English | 简体中文
Introduction
Welcome to DAMO-YOLO! It is a fast and accurate object detection method, which is developed by TinyML Team from Alibaba DAMO Data Analytics and Intelligence Lab. And it achieves a higher performance than state-of-the-art YOLO series. DAMO-YOLO is extend from YOLO but with some new techs, including Neural Architecture Search (NAS) backbones, efficient Reparameterized Generalized-FPN (RepGFPN), a lightweight head with AlignedOTA label assignment, and distillation enhancement. For more details, please refer to our Arxiv Report. Moreover, here you can find not only powerful models, but also highly efficient training strategies and complete tools from training to deployment.
Updates
- [2023/02/15: Baseline for The 3rd Anti-UAV Challenge.]

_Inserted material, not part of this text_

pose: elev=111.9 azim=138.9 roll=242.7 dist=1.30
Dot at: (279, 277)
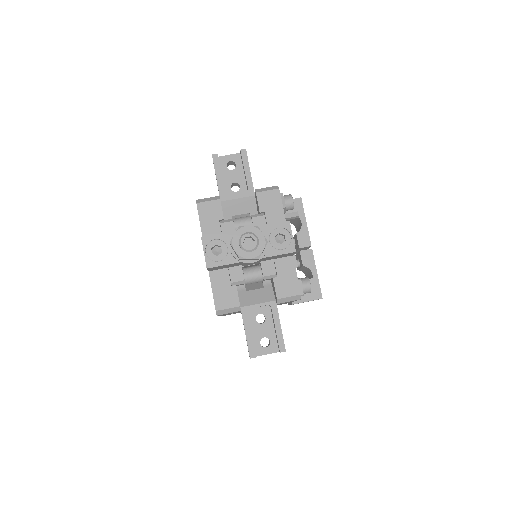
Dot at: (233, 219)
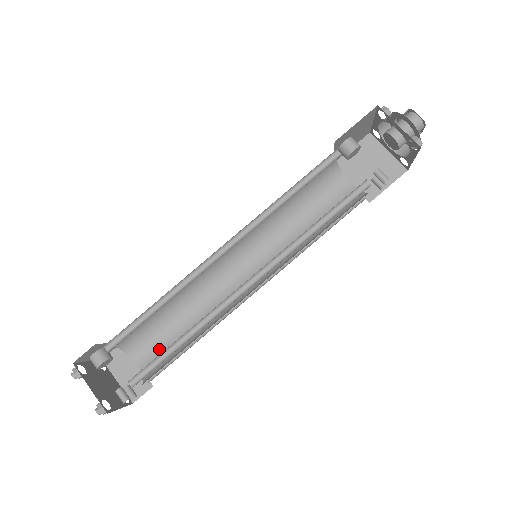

- Welcome to join the 3rd Anti-UAV Challenge on CVPR2023. The Challenge provides baseline models trained by DAMO-YOLO, which can be found on DamoYolo_Anti-UAV-23_S and DamoYolo_Anti-UAV-23_L.
- [2023/01/07: We release DAMO-YOLO v0.2.1!]
- Add TensorRT Int8 Quantization Tutorial, achieves 19% speed up with only 0.3% accuracy loss.
- Add general demo tools, support TensorRT/Onnx/Torch based vidoe/image inference.
- Add more industry application models, including human detection, helmet detection, facemask detection and cigarette detection.
- Add third-party resources, including DAMO-YOLO Code Interpretation, Practical Example for Finetuning on Custom Dataset.
- [2022/12/15: We release DAMO-YOLO v0.1.1!]
- Add a detailed Custom Dataset Finetune Tutorial.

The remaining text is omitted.